Economists had projected about 710,000 fresh claims last week. The week before, some 719,000 Americans applied for unemployment benefits. Now, claims sit at their lowest level since March 2020, when the pandemic began, but still well above pre-pandemic levels.
“Thursday’s elevated jobless claims data is an important reminder that the labor market has not fully recovered from the Covid-19-driven recession,” Vanessa Martinez, managing director of the Lerner Group, a Chicago-based wealth management firm, said in comments emailed to The Post. “There are still millions of people unemployed.”
Last week, an additional 131,975 Americans filed claims for Pandemic Unemployment Assistance, for gig and self-employed workers.
The March retail sales jump is the second-largest on record, according to the National Association of Federally-Insured Credit Unions, coming in behind last May’s historic leap when the first round of stimulus checks reached American households. Retail sales are up 24 percent year-over-year. Curt Long, the NAFCU’s chief economist, predicts gains will continue in the coming months, “fueling the best year of GDP growth since the early 1980s.”
Americans spent big on food and beverages last month, with restaurant sales climbing more than 13 percent as more people returned to dining out. Bookstores and sporting goods retailers saw their sales climb 23.5 percent, while clothing sales rose 18.3 percent.
“Car sales were particularly strong in March, as were traditional spring categories such as home and garden supplies and sporting goods,” Ted Rossman, senior industry analyst at CreditCards.com, said Thursday in comments emailed to The Post. “We also saw evidence that many consumers are more comfortable returning to restaurants and bars. And buying clothes in the anticipation of getting out of the house more.”
Still, Rossman warned, retailers are “being propped up by stimulus.”

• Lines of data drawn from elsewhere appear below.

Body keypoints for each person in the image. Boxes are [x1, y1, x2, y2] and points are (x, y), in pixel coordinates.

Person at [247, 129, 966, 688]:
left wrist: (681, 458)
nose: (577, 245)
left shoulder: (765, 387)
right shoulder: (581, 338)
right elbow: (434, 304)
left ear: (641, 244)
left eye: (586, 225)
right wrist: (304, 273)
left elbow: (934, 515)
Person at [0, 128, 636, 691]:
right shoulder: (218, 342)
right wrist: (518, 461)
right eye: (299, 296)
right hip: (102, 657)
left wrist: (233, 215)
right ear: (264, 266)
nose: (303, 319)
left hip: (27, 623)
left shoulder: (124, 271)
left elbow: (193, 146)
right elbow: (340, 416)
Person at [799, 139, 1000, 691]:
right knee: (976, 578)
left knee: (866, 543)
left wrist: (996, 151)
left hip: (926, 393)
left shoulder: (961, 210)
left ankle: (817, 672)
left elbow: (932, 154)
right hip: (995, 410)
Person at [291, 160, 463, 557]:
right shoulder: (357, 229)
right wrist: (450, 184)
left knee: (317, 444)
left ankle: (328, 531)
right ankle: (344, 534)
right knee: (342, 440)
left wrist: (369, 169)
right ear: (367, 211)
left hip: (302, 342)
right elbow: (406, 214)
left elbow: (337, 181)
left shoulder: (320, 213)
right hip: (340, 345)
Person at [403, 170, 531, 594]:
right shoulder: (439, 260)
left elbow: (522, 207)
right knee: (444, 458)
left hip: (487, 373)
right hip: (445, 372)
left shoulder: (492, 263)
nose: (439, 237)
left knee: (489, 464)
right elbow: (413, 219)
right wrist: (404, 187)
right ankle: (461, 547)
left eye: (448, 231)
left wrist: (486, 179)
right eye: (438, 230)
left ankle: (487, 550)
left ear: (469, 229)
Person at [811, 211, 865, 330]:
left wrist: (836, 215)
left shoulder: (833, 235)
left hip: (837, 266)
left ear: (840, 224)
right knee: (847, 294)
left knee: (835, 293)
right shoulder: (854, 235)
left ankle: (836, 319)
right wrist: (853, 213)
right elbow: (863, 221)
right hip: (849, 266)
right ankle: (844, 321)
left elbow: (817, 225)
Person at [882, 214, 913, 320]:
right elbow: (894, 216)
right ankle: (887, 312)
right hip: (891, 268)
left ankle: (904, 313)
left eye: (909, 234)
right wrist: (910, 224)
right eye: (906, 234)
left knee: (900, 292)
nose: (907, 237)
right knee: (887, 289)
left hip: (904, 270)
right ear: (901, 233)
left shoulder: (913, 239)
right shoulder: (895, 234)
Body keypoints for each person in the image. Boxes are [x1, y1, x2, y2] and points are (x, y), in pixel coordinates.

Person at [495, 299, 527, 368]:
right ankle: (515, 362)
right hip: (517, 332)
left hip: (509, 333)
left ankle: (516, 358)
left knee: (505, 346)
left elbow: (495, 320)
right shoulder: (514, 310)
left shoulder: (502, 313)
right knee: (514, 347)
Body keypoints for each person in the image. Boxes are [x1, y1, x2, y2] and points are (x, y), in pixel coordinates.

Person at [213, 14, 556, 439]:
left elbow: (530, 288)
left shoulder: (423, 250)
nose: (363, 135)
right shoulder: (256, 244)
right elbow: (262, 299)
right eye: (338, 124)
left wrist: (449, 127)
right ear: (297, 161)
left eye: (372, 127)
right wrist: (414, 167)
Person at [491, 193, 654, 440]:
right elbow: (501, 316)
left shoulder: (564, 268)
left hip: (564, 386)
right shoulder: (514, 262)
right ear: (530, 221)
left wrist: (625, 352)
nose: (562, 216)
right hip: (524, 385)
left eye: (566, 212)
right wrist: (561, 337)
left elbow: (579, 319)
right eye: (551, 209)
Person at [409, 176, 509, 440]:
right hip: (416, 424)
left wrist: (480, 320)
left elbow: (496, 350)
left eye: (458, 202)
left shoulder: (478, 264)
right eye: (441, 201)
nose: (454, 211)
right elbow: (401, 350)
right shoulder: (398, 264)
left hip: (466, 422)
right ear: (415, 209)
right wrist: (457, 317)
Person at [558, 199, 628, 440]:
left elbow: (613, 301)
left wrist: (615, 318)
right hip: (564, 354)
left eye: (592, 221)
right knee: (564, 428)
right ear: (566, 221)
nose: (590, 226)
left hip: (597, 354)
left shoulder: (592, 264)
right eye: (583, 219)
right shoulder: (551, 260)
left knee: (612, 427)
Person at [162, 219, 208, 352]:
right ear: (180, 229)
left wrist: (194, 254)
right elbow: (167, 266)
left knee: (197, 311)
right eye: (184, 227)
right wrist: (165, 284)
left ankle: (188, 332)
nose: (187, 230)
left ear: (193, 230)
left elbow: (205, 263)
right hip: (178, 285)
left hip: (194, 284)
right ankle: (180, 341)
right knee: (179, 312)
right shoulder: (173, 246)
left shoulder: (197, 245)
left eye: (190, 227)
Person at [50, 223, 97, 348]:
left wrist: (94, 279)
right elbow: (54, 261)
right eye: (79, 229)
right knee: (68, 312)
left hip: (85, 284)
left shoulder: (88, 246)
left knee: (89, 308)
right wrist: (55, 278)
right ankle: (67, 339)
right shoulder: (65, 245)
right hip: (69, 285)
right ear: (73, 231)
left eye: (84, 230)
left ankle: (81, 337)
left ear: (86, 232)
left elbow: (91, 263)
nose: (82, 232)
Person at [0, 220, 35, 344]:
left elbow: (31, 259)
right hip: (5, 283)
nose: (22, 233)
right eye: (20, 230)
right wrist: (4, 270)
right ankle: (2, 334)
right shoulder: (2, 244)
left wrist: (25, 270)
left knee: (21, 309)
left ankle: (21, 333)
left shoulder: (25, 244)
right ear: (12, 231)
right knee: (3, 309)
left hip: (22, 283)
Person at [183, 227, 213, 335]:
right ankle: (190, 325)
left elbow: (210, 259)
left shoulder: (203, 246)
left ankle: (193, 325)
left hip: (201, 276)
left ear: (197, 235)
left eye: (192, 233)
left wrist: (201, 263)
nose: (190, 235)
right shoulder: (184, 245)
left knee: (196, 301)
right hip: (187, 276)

The pandemic’s disruption has created inescapable financial strain for many Americans. Nearly 40 percent of have postponed major financial decisions, from buying cars or houses to getting married or having children, due to the coronavirus crisis, according to a survey last week from Bankrate.com. Among younger people, ages 18 to 34, 59 percent said they had delayed a financial milestone.
Hope remains that the pace of recovery will pick up as vaccinations and business activity increase. More than 23 percent of Americans are fully inoculated against the coronavirus, according to the Centers for Disease Control and Prevention, and 37 percent have received at least one dose.
“So far, the vaccine rollout has been hugely successful and has increased consumer confidence as people now have peace of mind that they can spend more time in public spaces, including shopping malls, responsibly with little risk to themselves and others,” Marwan Forzley, chief executive of Veem, a payments platform, said in comments emailed Thursday to The Post.
But the recommended pause of the one-shot Johnson & Johnson vaccine could hamper the pace of vaccinations. Favored for transient and hard-to-reach populations, the single-shot pause will probably compound difficulties for those with the fewest other options — adding another hurdle to the Biden administration’s effort to introduce more equity into the national vaccination campaign.
Even as flickers of normalcy return, the damage wrought by the pandemic will be lasting. In a “60 Minutes” interview aired Sunday, Federal Reserve Chair Jerome H. Powell warned reopening the economy too quickly could fuel a resurgence in coronavirus cases, arguing that the country has not completely turned the corner and that the pandemic continues to pose major risks to any recovery. The pandemic, he said, has exacerbated inequalities that are not being healed in the “K-shaped” recovery, because of diverging prospects for the rich and poor.